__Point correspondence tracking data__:
---

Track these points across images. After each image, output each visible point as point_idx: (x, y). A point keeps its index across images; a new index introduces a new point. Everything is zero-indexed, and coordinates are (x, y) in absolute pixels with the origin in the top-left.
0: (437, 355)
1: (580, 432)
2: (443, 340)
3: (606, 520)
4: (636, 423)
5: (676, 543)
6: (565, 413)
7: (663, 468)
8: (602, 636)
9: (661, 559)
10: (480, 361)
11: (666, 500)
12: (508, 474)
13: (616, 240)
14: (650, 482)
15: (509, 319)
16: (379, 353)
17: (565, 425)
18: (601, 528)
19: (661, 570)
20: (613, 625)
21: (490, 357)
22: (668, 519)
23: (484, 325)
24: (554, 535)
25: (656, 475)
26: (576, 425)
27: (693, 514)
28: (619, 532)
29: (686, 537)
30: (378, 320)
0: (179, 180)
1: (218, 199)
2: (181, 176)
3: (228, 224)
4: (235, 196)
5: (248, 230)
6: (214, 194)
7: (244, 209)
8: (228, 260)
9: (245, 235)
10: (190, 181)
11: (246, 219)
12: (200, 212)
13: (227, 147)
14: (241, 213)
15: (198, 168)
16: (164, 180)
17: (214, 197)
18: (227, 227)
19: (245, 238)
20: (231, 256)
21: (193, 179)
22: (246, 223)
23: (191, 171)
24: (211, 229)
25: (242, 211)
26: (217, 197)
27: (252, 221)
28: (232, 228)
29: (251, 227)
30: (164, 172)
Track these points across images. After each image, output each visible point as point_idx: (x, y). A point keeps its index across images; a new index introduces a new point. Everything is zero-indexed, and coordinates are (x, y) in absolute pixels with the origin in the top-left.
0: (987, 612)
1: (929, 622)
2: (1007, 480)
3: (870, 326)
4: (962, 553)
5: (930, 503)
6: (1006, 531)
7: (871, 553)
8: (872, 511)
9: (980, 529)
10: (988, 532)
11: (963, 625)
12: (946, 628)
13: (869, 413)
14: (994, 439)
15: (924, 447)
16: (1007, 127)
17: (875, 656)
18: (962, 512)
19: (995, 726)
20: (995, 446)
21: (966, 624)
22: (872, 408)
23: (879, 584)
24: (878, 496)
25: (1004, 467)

---

__What to do__: Write out all of the material above line for line, without altering any character.

__Answer area__:
Track these points across images. After each image, output each visible point as point_idx: (x, y). A point keeps its index across images; a new index introduces a new point. Everything is zero-indexed, and coordinates are (x, y) in absolute pixels with the origin in the top-left.
0: (437, 355)
1: (580, 432)
2: (443, 340)
3: (606, 520)
4: (636, 423)
5: (676, 543)
6: (565, 413)
7: (663, 468)
8: (602, 636)
9: (661, 559)
10: (480, 361)
11: (666, 500)
12: (508, 474)
13: (616, 240)
14: (650, 482)
15: (509, 319)
16: (379, 353)
17: (565, 425)
18: (601, 528)
19: (661, 570)
20: (613, 625)
21: (490, 357)
22: (668, 519)
23: (484, 325)
24: (554, 535)
25: (656, 475)
26: (576, 425)
27: (693, 514)
28: (619, 532)
29: (686, 537)
30: (378, 320)
0: (179, 180)
1: (218, 199)
2: (181, 176)
3: (228, 224)
4: (235, 196)
5: (248, 230)
6: (214, 194)
7: (244, 209)
8: (228, 260)
9: (245, 235)
10: (190, 181)
11: (246, 219)
12: (200, 212)
13: (227, 147)
14: (241, 213)
15: (198, 168)
16: (164, 180)
17: (214, 197)
18: (227, 227)
19: (245, 238)
20: (231, 256)
21: (193, 179)
22: (246, 223)
23: (191, 171)
24: (211, 229)
25: (242, 211)
26: (217, 197)
27: (252, 221)
28: (232, 228)
29: (251, 227)
30: (164, 172)
Track these points across images. After each image, output each visible point as point_idx: (x, y). A point keeps its index across images; a new index introduces a new point. Everything is zero-indexed, and coordinates are (x, y) in absolute pixels with the origin in the top-left.
0: (987, 612)
1: (929, 622)
2: (1007, 480)
3: (870, 326)
4: (962, 553)
5: (930, 503)
6: (1006, 531)
7: (871, 553)
8: (872, 511)
9: (980, 529)
10: (988, 532)
11: (963, 625)
12: (946, 628)
13: (869, 413)
14: (994, 439)
15: (924, 447)
16: (1007, 127)
17: (875, 656)
18: (962, 512)
19: (995, 726)
20: (995, 446)
21: (966, 624)
22: (872, 408)
23: (879, 584)
24: (878, 496)
25: (1004, 467)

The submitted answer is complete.